Mark Katz, Chantelle Spagnola, Dec 17, 2013
On October 31, 2013, the Supreme Court of Canada issued a trilogy of decisions holding that indirect purchasers (such as consumers and retailers) are entitled to assert claims for damages and restitution in class actions relying upon alleged competition law offenses. The SCC also set a relatively low bar for certification of competition class action claims. With this trilogy of decisions, the SCC resolved disagreements between various provincial courts of appeal over these issues.
Although the SCC’s decisions have been interpreted by many as being plaintiff-friendly, it is important to note that the SCC also confirmed that certification judges are not mere “rubber stamps” and must apply “more than symbolic scrutiny” to the sufficiency of class action claims. The SCC’s decisions can thus be interpreted as merely shifting the day of reckoning for class plaintiffs from the certification hearing to a later date, whether that be a de-certification hearing or the trial of the common issues on the merits.

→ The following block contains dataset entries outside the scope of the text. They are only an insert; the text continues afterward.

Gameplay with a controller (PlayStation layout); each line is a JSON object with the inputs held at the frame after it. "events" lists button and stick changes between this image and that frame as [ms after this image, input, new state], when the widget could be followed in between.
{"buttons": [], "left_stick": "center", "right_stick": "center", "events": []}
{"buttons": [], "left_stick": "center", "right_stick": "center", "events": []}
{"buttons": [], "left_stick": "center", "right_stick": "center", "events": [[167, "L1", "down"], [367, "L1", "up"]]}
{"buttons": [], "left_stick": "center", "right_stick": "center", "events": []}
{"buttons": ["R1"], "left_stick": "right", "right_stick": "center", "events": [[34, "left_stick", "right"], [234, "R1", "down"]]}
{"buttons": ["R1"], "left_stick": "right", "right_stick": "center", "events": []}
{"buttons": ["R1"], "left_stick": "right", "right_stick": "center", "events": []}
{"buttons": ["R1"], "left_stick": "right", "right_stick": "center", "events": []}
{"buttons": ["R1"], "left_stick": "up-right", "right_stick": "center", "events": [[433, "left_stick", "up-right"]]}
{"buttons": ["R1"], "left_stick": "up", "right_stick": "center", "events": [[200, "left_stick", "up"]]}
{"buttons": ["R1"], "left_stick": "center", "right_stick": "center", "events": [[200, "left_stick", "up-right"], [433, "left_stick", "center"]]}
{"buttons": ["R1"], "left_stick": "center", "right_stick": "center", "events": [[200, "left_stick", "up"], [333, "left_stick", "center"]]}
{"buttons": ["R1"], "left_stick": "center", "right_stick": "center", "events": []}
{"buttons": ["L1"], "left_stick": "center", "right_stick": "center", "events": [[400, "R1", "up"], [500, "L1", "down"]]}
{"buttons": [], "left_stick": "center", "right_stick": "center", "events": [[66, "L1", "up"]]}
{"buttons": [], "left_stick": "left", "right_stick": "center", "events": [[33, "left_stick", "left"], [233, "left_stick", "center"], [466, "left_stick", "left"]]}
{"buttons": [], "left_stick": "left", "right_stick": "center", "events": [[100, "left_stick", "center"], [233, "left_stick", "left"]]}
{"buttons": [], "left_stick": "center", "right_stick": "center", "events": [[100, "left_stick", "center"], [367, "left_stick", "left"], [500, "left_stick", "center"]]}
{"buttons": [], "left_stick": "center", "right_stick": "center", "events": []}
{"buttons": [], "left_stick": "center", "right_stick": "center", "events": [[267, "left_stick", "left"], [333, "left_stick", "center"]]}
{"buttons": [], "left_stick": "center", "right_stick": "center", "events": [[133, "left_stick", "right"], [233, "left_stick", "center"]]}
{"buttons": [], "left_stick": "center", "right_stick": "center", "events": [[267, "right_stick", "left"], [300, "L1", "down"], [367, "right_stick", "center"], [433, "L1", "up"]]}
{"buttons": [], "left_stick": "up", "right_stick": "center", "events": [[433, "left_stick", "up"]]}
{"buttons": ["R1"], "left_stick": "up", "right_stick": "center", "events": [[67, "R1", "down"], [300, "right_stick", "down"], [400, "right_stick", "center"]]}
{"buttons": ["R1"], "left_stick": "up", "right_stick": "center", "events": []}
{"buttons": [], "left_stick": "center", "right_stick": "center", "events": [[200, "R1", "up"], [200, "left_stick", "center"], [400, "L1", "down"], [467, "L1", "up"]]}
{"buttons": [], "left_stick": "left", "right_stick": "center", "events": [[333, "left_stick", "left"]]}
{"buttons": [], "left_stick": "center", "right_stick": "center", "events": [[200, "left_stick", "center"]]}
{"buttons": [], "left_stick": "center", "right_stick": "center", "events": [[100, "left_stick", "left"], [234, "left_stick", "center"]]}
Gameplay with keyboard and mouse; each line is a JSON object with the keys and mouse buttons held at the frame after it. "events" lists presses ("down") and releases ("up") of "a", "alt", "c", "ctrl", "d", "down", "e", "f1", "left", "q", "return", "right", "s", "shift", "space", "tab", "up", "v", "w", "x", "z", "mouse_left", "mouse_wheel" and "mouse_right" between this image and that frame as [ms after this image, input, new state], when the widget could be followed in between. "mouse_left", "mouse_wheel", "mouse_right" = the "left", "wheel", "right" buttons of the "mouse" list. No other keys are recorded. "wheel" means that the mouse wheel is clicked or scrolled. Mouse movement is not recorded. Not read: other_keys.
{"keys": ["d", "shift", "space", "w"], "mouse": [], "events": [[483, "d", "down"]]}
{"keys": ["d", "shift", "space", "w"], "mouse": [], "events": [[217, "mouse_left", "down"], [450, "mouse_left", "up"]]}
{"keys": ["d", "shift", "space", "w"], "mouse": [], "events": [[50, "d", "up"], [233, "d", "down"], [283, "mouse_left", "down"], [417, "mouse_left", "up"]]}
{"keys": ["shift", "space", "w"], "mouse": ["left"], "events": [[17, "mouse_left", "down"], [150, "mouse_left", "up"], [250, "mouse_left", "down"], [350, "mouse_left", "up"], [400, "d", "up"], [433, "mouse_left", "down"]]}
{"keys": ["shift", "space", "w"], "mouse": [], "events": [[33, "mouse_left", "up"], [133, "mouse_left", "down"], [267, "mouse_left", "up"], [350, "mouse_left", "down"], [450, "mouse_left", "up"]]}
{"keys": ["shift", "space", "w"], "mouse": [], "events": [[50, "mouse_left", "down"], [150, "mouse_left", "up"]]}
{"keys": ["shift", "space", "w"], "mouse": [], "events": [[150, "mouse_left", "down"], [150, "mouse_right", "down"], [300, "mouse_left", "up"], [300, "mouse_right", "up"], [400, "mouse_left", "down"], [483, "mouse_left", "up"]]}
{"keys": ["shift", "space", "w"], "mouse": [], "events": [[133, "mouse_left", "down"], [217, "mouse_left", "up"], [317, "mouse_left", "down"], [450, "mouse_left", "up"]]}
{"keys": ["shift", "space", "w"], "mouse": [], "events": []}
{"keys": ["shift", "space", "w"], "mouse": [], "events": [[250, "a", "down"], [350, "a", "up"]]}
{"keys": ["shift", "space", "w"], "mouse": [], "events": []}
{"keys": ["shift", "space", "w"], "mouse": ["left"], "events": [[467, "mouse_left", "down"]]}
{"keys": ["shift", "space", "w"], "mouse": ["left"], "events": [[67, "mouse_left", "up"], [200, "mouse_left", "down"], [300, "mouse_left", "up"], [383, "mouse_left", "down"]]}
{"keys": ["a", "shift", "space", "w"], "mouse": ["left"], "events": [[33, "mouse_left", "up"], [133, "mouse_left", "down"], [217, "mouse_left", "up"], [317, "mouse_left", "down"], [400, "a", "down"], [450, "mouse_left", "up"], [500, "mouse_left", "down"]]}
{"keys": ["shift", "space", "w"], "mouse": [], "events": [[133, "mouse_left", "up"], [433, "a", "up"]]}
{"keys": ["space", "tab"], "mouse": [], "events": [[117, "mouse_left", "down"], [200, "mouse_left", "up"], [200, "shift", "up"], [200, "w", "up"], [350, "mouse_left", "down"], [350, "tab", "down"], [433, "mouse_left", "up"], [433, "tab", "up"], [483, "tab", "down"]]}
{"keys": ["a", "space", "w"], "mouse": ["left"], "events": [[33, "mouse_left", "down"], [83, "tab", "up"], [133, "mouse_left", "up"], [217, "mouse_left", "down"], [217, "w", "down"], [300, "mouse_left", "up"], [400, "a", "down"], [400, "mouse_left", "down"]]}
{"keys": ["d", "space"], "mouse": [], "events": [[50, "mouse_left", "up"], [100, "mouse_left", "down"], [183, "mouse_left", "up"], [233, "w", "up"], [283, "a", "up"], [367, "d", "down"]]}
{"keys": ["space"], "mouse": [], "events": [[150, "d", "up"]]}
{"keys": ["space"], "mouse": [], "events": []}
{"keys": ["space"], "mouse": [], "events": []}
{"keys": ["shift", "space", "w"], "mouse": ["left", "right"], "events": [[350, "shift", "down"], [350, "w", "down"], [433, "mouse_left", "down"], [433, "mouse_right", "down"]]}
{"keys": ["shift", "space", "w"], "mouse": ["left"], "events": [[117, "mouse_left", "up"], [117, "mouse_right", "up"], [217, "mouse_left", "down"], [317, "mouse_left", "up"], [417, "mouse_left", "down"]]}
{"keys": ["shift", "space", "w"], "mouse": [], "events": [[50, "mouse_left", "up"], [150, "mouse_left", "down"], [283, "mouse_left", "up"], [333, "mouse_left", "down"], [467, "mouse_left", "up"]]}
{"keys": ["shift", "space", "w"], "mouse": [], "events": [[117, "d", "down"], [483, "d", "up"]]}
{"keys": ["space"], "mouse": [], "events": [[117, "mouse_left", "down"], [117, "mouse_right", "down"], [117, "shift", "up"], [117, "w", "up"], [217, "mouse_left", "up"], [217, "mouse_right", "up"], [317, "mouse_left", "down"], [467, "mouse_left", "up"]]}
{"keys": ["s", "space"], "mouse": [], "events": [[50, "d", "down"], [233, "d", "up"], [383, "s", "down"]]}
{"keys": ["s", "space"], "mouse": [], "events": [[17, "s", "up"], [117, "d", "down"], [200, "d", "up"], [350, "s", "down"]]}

Also noteworthy is that the SCC expressly declined to follow the lead of the U.S. Supreme Court in Illinois Brick Co. v. Illinois, which denied the availability of indirect purchaser claims under U.S. federal law.The SCC also adopted a more lenient approach than U.S. courts to the level of scrutiny that should be applied in evaluating competition class action claims at the certification stage. Although the gap between Canada and the United States on these points should not be exaggerated (particularly given that indirect purchaser claims are permitted under certain state laws), it is nonetheless important for counsel involved in cross-border claims to recognize that there is now an increased prospect for Canadian courts to certify class actions that may not be permitted to proceed in the United States.